Market forces and new technologies have created a growth in the supply of oil that has drastically reduced its price. With the price of oil “falling briefly below $50 per barrel for the first time since April 2009,” consumers have seen prices at the pump drop to $2.55 per gallon nationally. Lower gasoline prices might be fleeting, or they may linger for a while. But, lest the public spend the money they save on themselves and their families, Democrats are already pushing an initiative to snatch that money away. It’s incredible.
How much money are we even talking about? $550. According to the U.S. Energy Information Administration (EIA), “the average U.S. household is expected to spend about $550 less on gasoline in 2015 compared with 2014.” Heaven forbid. Democrats think the sudden windfall may spoil us. And, it is only $550 if current prices are static. Does anyone think gasoline prices won’t eventually rise again?

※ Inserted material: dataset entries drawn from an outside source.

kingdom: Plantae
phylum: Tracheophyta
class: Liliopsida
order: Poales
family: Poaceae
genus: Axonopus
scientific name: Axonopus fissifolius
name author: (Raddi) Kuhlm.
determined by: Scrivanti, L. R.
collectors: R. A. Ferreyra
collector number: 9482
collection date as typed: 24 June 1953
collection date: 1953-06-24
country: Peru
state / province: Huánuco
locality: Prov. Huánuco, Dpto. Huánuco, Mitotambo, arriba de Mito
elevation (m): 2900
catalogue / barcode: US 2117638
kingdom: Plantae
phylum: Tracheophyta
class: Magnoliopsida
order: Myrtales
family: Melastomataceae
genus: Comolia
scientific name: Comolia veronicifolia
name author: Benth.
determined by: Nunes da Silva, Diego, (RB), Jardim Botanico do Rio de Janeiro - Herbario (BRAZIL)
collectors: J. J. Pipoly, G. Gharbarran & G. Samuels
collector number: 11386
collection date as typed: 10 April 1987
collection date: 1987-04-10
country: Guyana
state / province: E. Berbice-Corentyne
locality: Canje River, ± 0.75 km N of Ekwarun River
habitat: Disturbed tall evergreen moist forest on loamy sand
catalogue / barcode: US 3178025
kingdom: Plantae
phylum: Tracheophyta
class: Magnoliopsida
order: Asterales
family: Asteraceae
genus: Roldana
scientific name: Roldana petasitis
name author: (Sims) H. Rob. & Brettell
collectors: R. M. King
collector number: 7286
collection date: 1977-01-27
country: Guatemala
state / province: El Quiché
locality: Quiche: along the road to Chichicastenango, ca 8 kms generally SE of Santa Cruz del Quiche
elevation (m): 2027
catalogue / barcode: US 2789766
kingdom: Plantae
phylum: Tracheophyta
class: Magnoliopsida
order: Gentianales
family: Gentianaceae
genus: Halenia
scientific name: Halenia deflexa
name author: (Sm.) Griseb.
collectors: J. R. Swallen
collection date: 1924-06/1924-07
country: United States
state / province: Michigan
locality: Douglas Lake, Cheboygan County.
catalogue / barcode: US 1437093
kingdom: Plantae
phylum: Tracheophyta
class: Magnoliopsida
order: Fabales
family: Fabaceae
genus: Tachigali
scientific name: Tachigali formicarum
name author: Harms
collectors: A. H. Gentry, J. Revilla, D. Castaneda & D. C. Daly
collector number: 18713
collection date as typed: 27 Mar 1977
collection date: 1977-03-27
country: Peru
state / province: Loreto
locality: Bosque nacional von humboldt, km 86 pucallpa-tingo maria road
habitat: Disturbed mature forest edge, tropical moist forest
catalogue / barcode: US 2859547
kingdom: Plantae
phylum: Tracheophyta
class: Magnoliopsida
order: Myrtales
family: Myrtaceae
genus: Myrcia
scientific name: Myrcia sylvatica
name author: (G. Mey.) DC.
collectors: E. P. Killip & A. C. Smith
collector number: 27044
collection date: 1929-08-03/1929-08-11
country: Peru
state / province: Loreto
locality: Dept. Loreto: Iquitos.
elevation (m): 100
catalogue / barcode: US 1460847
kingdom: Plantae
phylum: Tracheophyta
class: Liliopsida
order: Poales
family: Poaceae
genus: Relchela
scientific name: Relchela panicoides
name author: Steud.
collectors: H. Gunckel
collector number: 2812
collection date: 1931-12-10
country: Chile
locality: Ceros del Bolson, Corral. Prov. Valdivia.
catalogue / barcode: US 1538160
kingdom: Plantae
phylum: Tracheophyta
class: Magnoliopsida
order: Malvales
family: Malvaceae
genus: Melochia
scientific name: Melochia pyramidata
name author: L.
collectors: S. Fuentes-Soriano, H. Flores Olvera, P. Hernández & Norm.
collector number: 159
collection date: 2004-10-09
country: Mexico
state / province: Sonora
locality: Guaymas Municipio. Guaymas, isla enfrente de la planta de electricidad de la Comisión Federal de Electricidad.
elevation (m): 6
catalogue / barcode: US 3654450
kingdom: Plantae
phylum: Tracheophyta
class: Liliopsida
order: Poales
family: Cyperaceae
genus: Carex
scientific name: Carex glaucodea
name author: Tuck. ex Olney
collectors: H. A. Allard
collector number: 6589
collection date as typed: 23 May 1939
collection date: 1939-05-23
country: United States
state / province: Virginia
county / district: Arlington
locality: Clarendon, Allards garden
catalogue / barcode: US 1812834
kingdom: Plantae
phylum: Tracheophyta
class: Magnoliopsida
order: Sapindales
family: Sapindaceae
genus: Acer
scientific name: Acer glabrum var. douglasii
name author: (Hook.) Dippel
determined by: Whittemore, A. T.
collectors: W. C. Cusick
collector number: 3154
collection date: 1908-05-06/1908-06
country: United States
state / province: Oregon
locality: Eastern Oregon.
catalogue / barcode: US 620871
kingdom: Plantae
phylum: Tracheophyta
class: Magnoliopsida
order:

Anyway, no less than Lawrence Summers, a seasoned veteran of the Clinton and Obama economic teams, has seized on the drop in gasoline prices as another excuse for a carbon tax. In an op-ed for the Washington Post, Summers calls a carbon tax “desirable” because “those who use carbon-based fuels or products do not bear all the costs of their actions.” Really? The market price plus the existing state and local taxes don’t cover the cost? How does anyone know that? American families – who have had Washington’s foot on their neck for most of the last decade – have stumbled upon some good fortune that will provide a little relief through lower gasoline prices, and what do the “smart people” want to do? Essentially, they want to grab that money and kick you to the curb. In other words, Summers and his ilk believe the government needs the money more than you do.